Many scholars [3, 14, 26] have identified various risk factors for SSI after spine surgery, which can be classified as those intrinsic to patient-specific, procedure-related, and perioperative care. In this study, we took elderly (age > 70 years), body mass index > 30, smoking, diabetes mellitus, coronary artery disease, chronic obstructive pulmonary disease, anemia, low serum albumin, operation time > 3h, and perioperative blood loss > 500 ml as the risk factors for SSI and found that 18 patients (85.7%) had at least one of the above risk factors. In order to prevent postoperative SSI, we suggest as follows: First, surgeons should carefully consider patient’s potential risk factors for SSI and modify them as much as possible before surgery. Second, simplification of complex surgery and improvement of surgical technique are required to decrease operative time and intraoperative bleeding. Futhermore, postoperative careful incision care and timely correction of anemia or low serum albumin are also important to prevent complications of SSI.

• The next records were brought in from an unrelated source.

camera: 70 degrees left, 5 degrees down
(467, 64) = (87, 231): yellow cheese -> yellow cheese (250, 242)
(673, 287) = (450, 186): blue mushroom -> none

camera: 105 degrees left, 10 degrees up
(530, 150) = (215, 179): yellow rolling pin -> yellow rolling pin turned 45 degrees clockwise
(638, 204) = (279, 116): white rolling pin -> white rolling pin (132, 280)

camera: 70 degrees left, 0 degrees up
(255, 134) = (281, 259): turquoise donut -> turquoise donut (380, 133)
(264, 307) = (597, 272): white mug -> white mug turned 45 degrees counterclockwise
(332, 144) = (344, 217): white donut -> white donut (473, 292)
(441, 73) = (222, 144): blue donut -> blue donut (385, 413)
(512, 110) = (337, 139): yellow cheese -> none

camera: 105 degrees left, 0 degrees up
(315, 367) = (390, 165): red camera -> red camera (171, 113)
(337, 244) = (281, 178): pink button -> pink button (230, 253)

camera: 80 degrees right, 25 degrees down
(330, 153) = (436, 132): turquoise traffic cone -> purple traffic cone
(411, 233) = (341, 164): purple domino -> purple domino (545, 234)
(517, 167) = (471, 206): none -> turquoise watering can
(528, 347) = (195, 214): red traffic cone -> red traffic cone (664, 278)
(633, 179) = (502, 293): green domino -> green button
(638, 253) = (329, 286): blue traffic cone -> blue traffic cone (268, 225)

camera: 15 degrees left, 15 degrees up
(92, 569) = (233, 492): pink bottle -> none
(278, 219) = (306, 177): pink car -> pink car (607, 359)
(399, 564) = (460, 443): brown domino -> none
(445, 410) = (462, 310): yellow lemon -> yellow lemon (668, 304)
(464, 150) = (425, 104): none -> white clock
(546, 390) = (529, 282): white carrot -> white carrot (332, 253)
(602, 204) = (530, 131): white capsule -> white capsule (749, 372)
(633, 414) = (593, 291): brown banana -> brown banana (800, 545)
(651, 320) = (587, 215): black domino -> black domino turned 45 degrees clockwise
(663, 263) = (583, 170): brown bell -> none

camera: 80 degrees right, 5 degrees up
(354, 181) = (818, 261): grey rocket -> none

We acknowledge there are some limitations to this study. First, the sample size of early deep SSI patients was relatively small. Second, there was no control group to further highlight the advantages of the treatment protocol in the study. Furthermore, this is a single-center retrospective study. To overcome these shortcomings, a multicenter prospective randomized controlled trial with a larger sample size should be performed to identify the efficacy of the treatment protocol used in this study.